How the history of statistics may have prevented virologists from discovering the origin of Sars Cov 2
Sir Ronald Fisher developed statistics from a foundation begun by Galton, Pearson and others and did so by establishing methods of partitioning variances based on hypothetically infinite populations. This move was questioned by Pearson who criticized it as unnecessary given that the only case in which he felt such a formulation might be useful, the bivariate normal distribution, other techniques could be applied instead. History sided with Fisher and not with Pearson and thus the criticism leveled during the 20s and 30s no matter how well-founded disappeared from cognizance. I contend that this shift in the practice of statistics with respect to regression etc. along with rise of Mendelian genetics resulted in a practice of evolutionary biology such that virologists became prevented from being able to identify reliably the origin of viruses and in particular Sars Cov 2.
The major issue in recovering the origin of Sars Cov2 for instance is being able to distinguish human artificial manipulations of its genome from naturally occurring evolution of its sequence. Statistically this is not an easy task and there are a variety of means to attempt to approach a resolution of the differences. Unfortunately, because there are so very few variants of and mutations in this virus, it is rather difficult to achieve confidence in results that depend on the such samples from the hypothetical population these genomes are supposed to be a part of.
Another path towards a resolution of the issues involved is not to work first and foremost with genotypic differences but to establish instead phenotypic taxonomies, from which genotypic stock variants are classified within. Woodger (1945. “On Biological Transformations.” W.E. Le Gros Clark and P.B. Medawar (eds.) Essays on Growth and Form, presented to D’ Arcy Wentworth Thompson. Oxford: Oxford University Press, pp.95–120) described a logic that relates for multicellular oganisms — zygotes, embryology and taxonomy and this could be applied to viruses such that the impossibilities noted in the irreversibilities of embryological development could establish where and when a man-made manipulation has appeared in an other wise homogenous populations of like kind variants of the same genotypic constitution in the original 1911 etc. sense of Johannsen https://www.journals.uchicago.edu/doi/abs/10.1086/279202
Because history did not incline towards Pearson’s suggestions pre-Mendelian wise, evolutionary ideas derived from distinctions of organismal genotypes and phenotypes have inhibited the conceptual repertoire of theoretical biologists such that virologists have not had specific concepts available to help them deal with describing, defining and discriminating viruses that are man-made from those that have evolved in nature.
Pearson sought instead to base an understanding of the population from which the variants may be statistically associated on the correlation of “organs” but because virologists have only had the notion of the gene as handed them from Mendelians they have not had access to this older biometric intuition which could show that viral ‘organs’ exist for instance as much in the biophysics of non-coding as well as coding regions. The current notion of science’s viral phenotype is depauperate and statistically inaccessible to the degree the older intuition could lead one to think if the notion of homotype and organic correlation of Pearson were reintegrated into evolutionary virology.
In this way the simple swapping of any given viral ORF by mankind could lead to recoverable distortions in the statistical phenotype of said virus as taxonomized regardless of the evolution of the discontinuities through which an otherwise continuous motion continues.
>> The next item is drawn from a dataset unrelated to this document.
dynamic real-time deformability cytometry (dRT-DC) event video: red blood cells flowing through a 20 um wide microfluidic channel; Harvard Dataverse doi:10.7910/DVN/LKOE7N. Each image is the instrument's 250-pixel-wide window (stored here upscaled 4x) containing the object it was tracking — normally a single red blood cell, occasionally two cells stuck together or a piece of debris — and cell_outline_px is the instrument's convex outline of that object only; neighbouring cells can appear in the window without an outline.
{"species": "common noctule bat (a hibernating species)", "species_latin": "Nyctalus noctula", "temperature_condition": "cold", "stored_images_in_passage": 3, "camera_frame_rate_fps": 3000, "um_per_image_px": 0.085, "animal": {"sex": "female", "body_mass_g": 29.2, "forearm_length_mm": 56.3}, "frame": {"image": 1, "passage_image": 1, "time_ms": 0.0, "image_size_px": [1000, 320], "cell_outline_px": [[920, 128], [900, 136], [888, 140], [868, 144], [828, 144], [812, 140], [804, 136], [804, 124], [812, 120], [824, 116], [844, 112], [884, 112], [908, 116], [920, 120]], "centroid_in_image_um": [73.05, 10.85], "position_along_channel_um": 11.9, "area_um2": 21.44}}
This kind of geometric complexification of genealogies into quasi-species cladogeneses has been missing in general because along with the historical developments in statistics that Fisher wrought, came a deprecation of the older Galtonian notion of ancestral influence and potential non-Mendelian transmissions of heredity. It is not clear if evolution produces heredity or if heredity preexists evolution but regardless of how the vital unit is defined going forward, if man is manipulating genotypes then either way it will produce a discontinuity in an otherwise continuously natural process. It is only a matter of distinguishing the distortions the human artificial manipulation and selection causes from the natural discontinuities that genotypes divide out of phenotypes.
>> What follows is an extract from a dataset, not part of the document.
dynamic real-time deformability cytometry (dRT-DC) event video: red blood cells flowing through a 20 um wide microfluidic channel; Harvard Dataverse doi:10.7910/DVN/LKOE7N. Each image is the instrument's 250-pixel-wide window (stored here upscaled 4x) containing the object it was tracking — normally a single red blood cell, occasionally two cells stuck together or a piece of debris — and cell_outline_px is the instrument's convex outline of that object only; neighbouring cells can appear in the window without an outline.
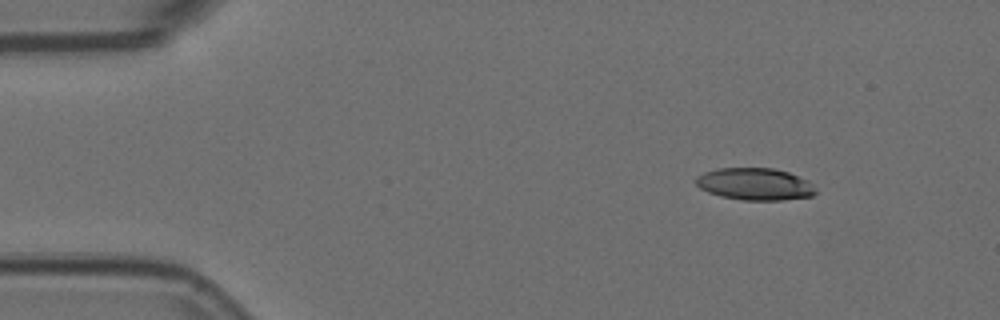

Undoubtedly there will be a virologist or two who claim that this is all being taken into account but they will not be doing so based on phenotypes from which genotypes are classed but rather from genotypic differences further differentiated. That path may lead to results but I see no a priori reason why it must, especially if humans try very hard to leave no marks of their manipulations and they stay ahead of the latest knowledge in virology that links the genotypic constitution of virus to it’s expressivity into the range of possible hosts it may find itself niched within.
Because of this reasoning presented above I do not understand why Dr. Fauci continues to complain that an attack on him is an attack on science. If it is not he who is supposed to lead us towards an integrated understanding of the origin of the pandemic then who is? If I am correct about the history of virology with evolutionary theory then it is only going to be someone of his stature who can make the necessary directives to engage virologists towards a reintegration of the history of the statistics of the phenotype and genotype and he should do so regardless of the norm of reaction coming from the public. I hope we will find out that everything I suggest above has already been considered and is nothing but water under the bridge between the disciplines. Given what I have seen in the press over the past month I am not holding my breath.